Right now, ESPN's Chris Mortensen is reportingthat the league concluded that the Patriots were definitely stealing the Jets signals and recording them. But this could be part of a developing story. There's also a question about radio frequencies and Pro Football Talk has the strangest rumor:
"The Patriots put microphones on their defensive lineman in order to capture the offensive line calls and quarterback audibles. Then, the audio and the video of the game would be matched up, and defensive players would be given the code at halftime."
The Boston Herald says the Jets taping was at least the fourth time the Patriots did it in the last year, but it was the first time the league got their hands on the video tapes. Like all these stories, it's all going to depend on the intricate details. If we assume the worst, then the NFL will be suffering a whole lot more than with Michael Vick and the dogs.

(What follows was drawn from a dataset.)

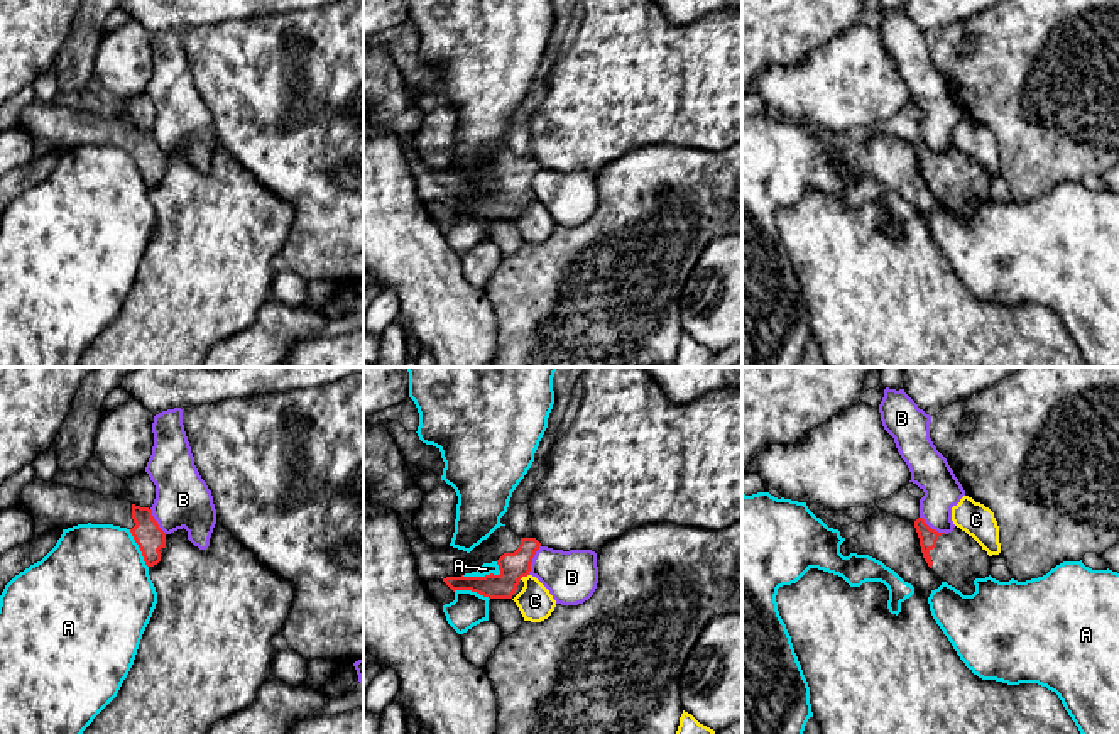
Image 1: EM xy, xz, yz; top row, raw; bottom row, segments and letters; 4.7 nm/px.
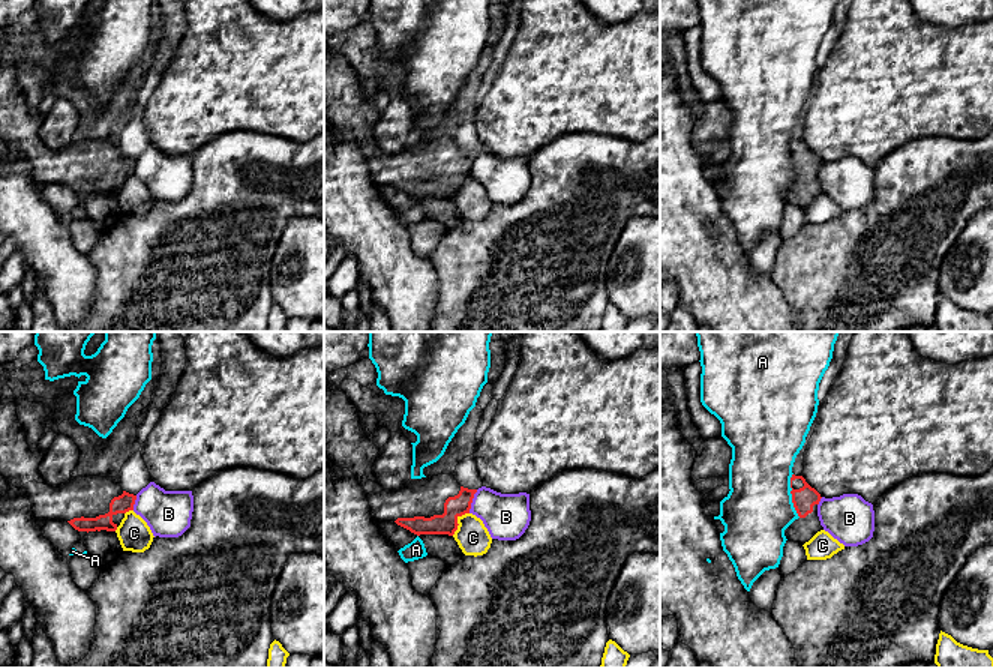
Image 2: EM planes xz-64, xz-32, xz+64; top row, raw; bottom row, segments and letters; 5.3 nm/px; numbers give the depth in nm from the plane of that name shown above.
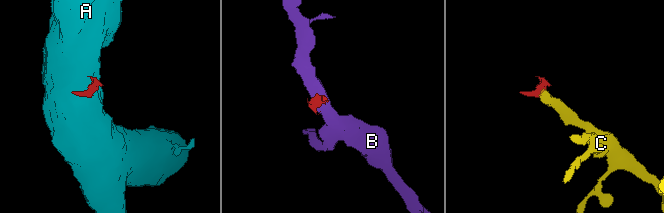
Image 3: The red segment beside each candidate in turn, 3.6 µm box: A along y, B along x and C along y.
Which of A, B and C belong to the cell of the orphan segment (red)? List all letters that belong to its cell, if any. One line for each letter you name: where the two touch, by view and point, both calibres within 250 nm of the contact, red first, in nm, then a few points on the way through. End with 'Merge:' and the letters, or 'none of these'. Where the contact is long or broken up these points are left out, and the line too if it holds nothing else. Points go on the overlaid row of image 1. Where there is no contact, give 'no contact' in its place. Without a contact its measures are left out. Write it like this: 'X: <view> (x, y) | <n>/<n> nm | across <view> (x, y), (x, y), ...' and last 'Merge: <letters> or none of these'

Here's what happened in the worst case scenario. Patriots head coach Bill Belichick--a Wesleyan economics major who never played football--schemed an entire plan of technological espionage. It ranged from the video taping, to wiring to messing with frequencies. It was a game behind a game that enabled the Patriots to win three Super Bowls.
If that's the case, it just got much harder for NFL Commissioner Roger Goodell.
You see, when a player takes steroids or HGH, that player does it without the knowledge of the team. When a referee bets on games and influences outcomes, the league's only fault is that it didn't catch him, not that it was a participant in the action. When a player on his personal time chooses to fight pitbulls, the league can't be held responsible and fans know that.